1. A machine learning device that generates a machine learning model for generating a jamming signal used to jam communication,

the machine learning device comprising:

a transmission signal generation circuit to generate a transmission signal by simulating processing in communication that is a jamming target;

a first communication channel circuit to receive input of the transmission signal and perform processing with a communication channel for jamming being simulated;

a jamming signal generation circuit to generate the jamming signal by input of a data set based on output from the first communication channel circuit to the machine learning model;

a second communication channel circuit to receive input of the transmission signal and the jamming signal and perform processing with a communication channel of the jamming target being simulated;

an information restoration circuit to output restoration information by simulating processing in the jamming target, based on a signal outputted from the second communication channel circuit; and

a loss calculation circuit to update the machine learning model, based on a result of calculating a loss of the restoration information.

2. The machine learning device according to claim 1,

wherein the information restoration circuit generates the restoration information using a neural network.

3. The machine learning device according to claim 1, wherein

the transmission signal generation circuit generates the transmission signal by simulating modulation of transmission information in the jamming target,

the information restoration circuit generates the restoration information by demodulation of the signal outputted from the second communication channel circuit, and

the loss calculation circuit calculates the loss corresponding to a distance between the transmission information that is correct answer data and the restoration information.

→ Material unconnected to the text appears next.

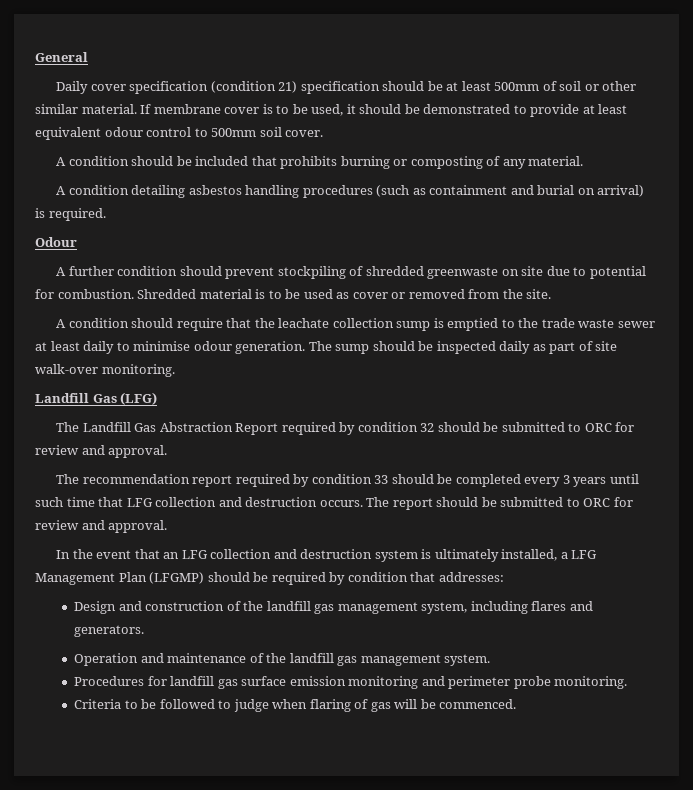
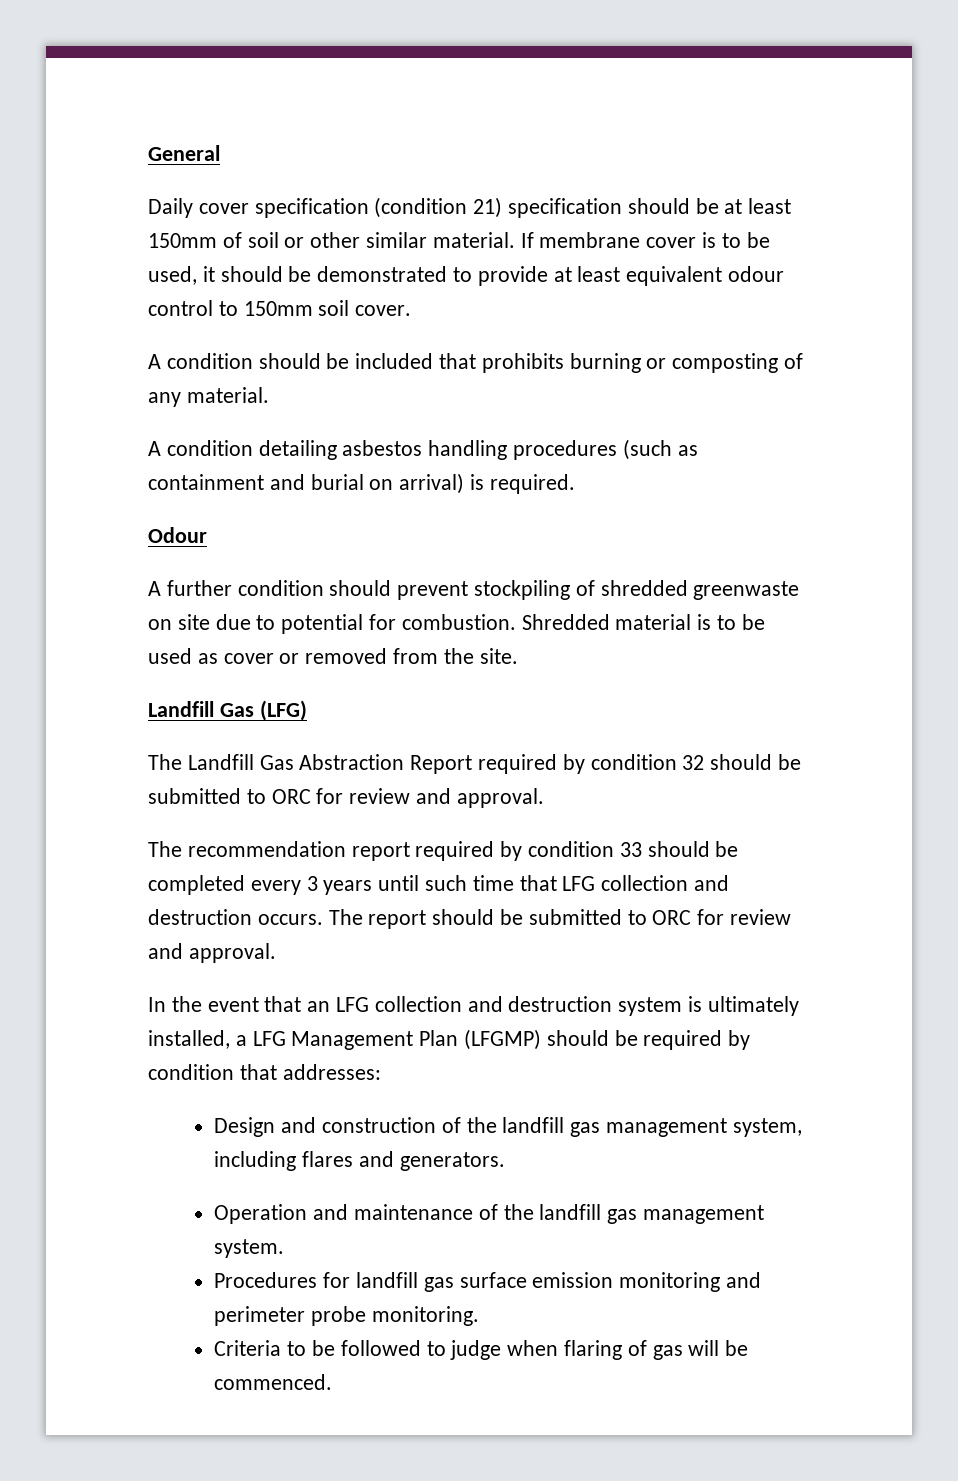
[494,82,540,91] 500mm -> [148,233,217,248] 150mm
[211,128,257,137] 500mm -> [243,301,313,316] 150mm
[56,318,655,331] [35,341,618,354] [35,364,175,377] // A condition should require that the leachate collection sump is emptied to the trade waste sewer at least daily to minimise odour generation. The sump should be inspected daily as part of site walk-over monitoring. -> (518, 656) none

4. The machine learning device according to claim 1, wherein

the transmission signal generation circuit generates the transmission signal by simulating modulation according to a synchronization pattern in the jamming target,

the information restoration circuit detects a synchronization timing from a signal outputted from the second communication channel circuit, to thereby output the restoration information that is a signal of the synchronization timing, and

the loss calculation circuit calculates the loss corresponding to a distance between correct answer data that is a timing according to the synchronization pattern and the synchronization timing.

5. The machine learning device according to claim 3, wherein the loss calculation circuit repeats update of the machine learning model to thereby perform learning to minimize a loss function L represented by an expression (1) next, where i is an integer, t_iis the i-th correct answer data, and y_iis the i-th restoration information:

\begin{matrix} Formula 1 &  \\ L = \sum_{i} {- t_{i} \log (1 - y_{i}) - (1 - t_{i}) \log y_{i}} & (1) \end{matrix}

6. The machine learning device according to claim 4, wherein the loss calculation circuit repeats update of the machine learning model to thereby perform learning to minimize a loss function L represented by an expression (1) next, where i is an integer, t_iis the i-th correct answer data, and y_iis the i-th restoration information:

\begin{matrix} Formula 1 &  \\ L = \sum_{i} {- t_{i} \log (1 - y_{i}) - (1 - t_{i}) \log y_{i}} & (1) \end{matrix}

7. The machine learning device according to claim 3, wherein the loss calculation circuit repeats update of the machine learning model to thereby perform learning to maximize an index that is one of mean squared error, mean absolute error, binary cross entropy, categorical cross entropy, and the Kullback-Leibler divergence.

8. The machine learning device according to claim 4, wherein the loss calculation circuit repeats update of the machine learning model to thereby perform learning to maximize an index that is one of mean squared error, mean absolute error, binary cross entropy, categorical cross entropy, and the Kullback-Leibler divergence.

9. The machine learning device according to claim 1, wherein

the jamming signal generation circuit includes a specification analysis circuit to analyze specifications of a communication wave in the jamming target to thereby obtain estimate values of the specifications, and

the data set includes the estimate values.

10. The machine learning device according to claim 1,

wherein

the jamming signal generation circuit includes a feature amount calculation circuit to calculate a feature amount of a signal outputted from the first communication channel circuit, and

the data set includes a result of calculation of the feature amount.

11. The machine learning device according to claim 10, wherein the feature amount is a feature amount obtained from an in-phase signal or a quadrature signal of the transmission signal, which varies in chronological order.

12. The machine learning device according to claim 10, wherein the feature amount is estimate values of specifications of the transmission signal.

13. A jamming signal generation apparatus that generates a jamming signal used to jam communication, using the machine learning model generated by the machine learning device according to claim 1.

14. The jamming signal generation apparatus according to claim 13, comprising:

a feature amount calculation circuit to calculate a feature amount of a transmission signal in communication that is a jamming target; and

a machine learning model circuit to output the jamming signal by input of a data set including the feature amount to the machine learning model.

15. The jamming signal generation apparatus according to claim 14, wherein the feature amount is a feature amount obtained from an in-phase signal or a quadrature signal of the transmission signal, which varies in chronological order.

16. The jamming signal generation apparatus according to claim 14, wherein the feature amount is estimate values of specifications of the transmission signal.